##### DATA SUPPLIED

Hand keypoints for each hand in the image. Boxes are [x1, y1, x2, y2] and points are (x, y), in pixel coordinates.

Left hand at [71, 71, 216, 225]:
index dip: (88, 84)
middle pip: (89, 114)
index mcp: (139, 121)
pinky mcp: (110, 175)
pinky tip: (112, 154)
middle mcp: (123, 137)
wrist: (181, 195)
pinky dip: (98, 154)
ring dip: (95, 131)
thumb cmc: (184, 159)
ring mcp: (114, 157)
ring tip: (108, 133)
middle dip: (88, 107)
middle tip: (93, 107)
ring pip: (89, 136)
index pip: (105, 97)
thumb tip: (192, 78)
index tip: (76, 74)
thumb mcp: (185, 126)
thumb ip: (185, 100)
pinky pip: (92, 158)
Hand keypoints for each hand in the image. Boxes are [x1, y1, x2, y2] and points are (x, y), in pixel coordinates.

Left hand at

##########
##### DATA SUPPLIED

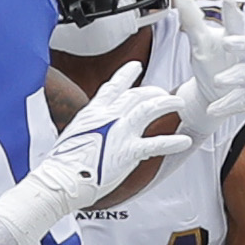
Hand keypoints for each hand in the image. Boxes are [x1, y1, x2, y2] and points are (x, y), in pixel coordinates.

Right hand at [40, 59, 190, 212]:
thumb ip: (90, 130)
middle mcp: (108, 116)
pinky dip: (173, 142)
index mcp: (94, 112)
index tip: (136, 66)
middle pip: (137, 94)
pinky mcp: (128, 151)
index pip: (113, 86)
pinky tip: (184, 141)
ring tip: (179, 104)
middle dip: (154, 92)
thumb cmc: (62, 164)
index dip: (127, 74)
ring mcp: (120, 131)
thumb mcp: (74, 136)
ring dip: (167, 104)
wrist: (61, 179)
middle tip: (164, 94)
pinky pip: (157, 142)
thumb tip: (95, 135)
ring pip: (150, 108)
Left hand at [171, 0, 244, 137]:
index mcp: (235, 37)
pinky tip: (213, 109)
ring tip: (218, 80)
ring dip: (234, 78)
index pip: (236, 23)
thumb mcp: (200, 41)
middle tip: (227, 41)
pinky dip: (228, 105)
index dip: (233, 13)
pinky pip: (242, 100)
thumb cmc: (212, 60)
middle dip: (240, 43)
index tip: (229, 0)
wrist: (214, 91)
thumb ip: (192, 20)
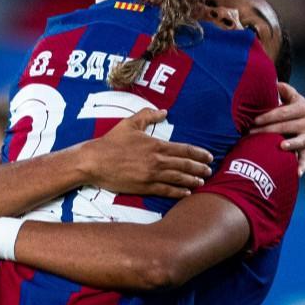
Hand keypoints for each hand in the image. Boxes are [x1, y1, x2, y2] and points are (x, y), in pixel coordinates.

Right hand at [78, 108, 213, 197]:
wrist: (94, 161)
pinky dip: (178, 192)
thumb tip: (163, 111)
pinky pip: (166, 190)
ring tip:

##########

TASK TO COMPLETE: Pull each line containing the word "ring" out of the data above.

THE COMPLETED TASK:
ring dip: (95, 131)
ring mcp: (114, 157)
ring tip: (108, 133)
ring pip: (89, 136)
ring tip: (179, 104)
ring mcp: (120, 131)
ring dip: (167, 104)
ring pip: (150, 108)
ring tip: (218, 80)
ring dip: (234, 78)
ring tip:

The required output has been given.